Zinc, Antioxidants Prevent Some Forms of Vision Loss
WebMD News Archive
There was good news for this group of people, who have a high risk of developing very poor vision or going blind. Among this group, those taking both antioxidants and zinc were 25% less likely to develop advanced stages of the disease. Those taking just antioxidants or zinc alone also saw some protection, though to a lesser degree.
Side effects were infrequent and minor in this study, although people taking zinc developed urinary tract infections slightly more often than others, and yellowing of the skin related to large doses of beta-carotene was reported slightly more often by people taking antioxidants.

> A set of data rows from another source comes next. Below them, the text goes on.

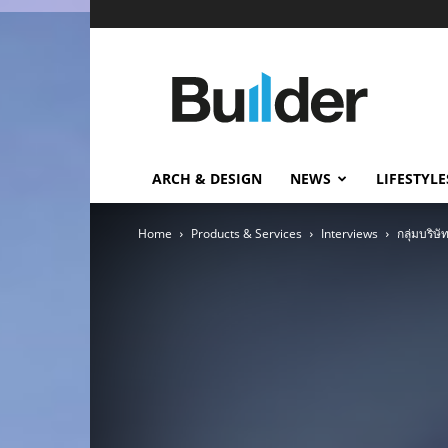
Builder
ข่าว
ก่อสร้าง
อสังหาริมทรัพย์
และ
ARCH & DESIGN
NEWS
LIFESTYLE
นวัตกรรม
ก่อสร้าง
Home
Products & Services
Interviews
กลุ่มบริษ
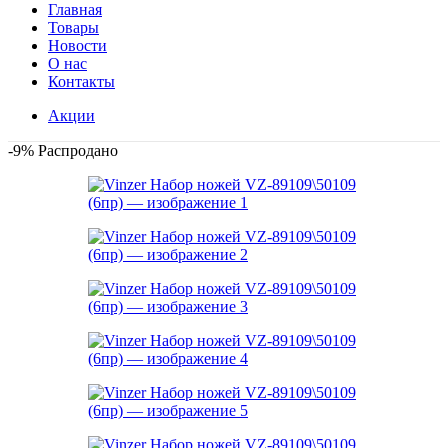
Главная
Товары
Новости
О нас
Контакты
Акции
-9%
Распродано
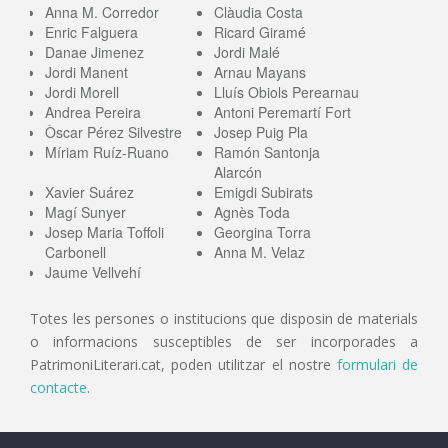
Anna M. Corredor
Clàudia Costa
Enric Falguera
Ricard Giramé
Danae Jimenez
Jordi Malé
Jordi Manent
Arnau Mayans
Jordi Morell
Lluís Obiols Perearnau
Andrea Pereira
Antoni Peremartí Fort
Òscar Pérez Silvestre
Josep Puig Pla
Míriam Ruíz-Ruano
Ramón Santonja
Alarcón
Xavier Suárez
Emigdi Subirats
Magí Sunyer
Agnès Toda
Josep Maria Toffoli
Georgina Torra
Carbonell
Anna M. Velaz
Jaume Vellvehí
Totes les persones o institucions que disposin de materials
o informacions susceptibles de ser incorporades a
PatrimoniLiterari.cat, poden utilitzar el nostre
formulari de
contacte
.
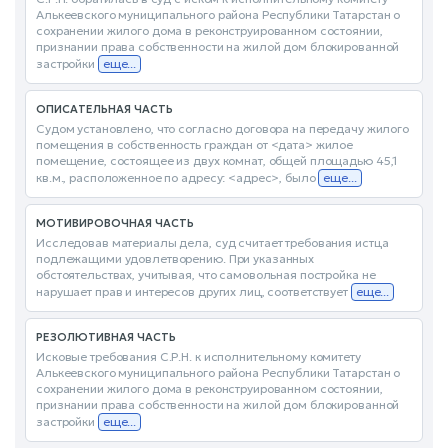
Алькеевского муниципального района Республики Татарстан о
сохранении жилого дома в реконструированном состоянии,
признании права собственности на жилой дом блокированной
застройки
еще...
ОПИСАТЕЛЬНАЯ ЧАСТЬ
Судом установлено, что согласно договора на передачу жилого
помещения в собственность граждан от <дата> жилое
помещение, состоящее из двух комнат, общей площадью 45,1
кв.м., расположенное по адресу: <адрес>, было
еще...
МОТИВИРОВОЧНАЯ ЧАСТЬ
Исследовав материалы дела, суд считает требования истца
подлежащими удовлетворению. При указанных
обстоятельствах, учитывая, что самовольная постройка не
нарушает прав и интересов других лиц, соответствует
еще...
РЕЗОЛЮТИВНАЯ ЧАСТЬ
Исковые требования С.Р.Н. к исполнительному комитету
Алькеевского муниципального района Республики Татарстан о
сохранении жилого дома в реконструированном состоянии,
признании права собственности на жилой дом блокированной
застройки
еще...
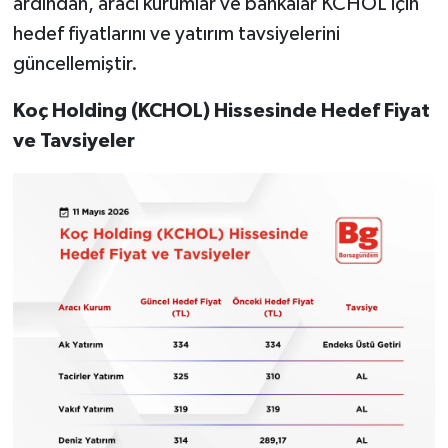
ardından, aracı kurumlar ve bankalar KCHOL için
hedef fiyatlarını ve yatırım tavsiyelerini
güncellemiştir.
Koç Holding (KCHOL) Hissesinde Hedef Fiyat
ve Tavsiyeler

"The supplements are not a cure for AMD, nor will they restore vision already lost from the disease," says Sieving. "But they will play a key role in helping people at high risk for developing advanced AMD keep their vision." He is director of the National Eye Institute, which sponsored the study.
So, can you just eat a healthy diet and get this same protection?
"Previous studies have suggested that people who have diets rich in green, leafy vegetables have a lower risk of developing AMD," says Frederick Ferris, MD, director of clinical research at the National Eye Institute, in a news release.
However, Ferris, who is also chairman of the group responsible for this study, says that the high levels of dietary supplements that were taken in this study are very difficult to achieve from diet alone.
The researchers suggest that anyone 55 years old and over should have their eyes examined by a doctor to look for these hidden signs of AMD. If this current study's findings hold true, antioxidants and zinc could be at least one answer for stopping further vision loss in some people.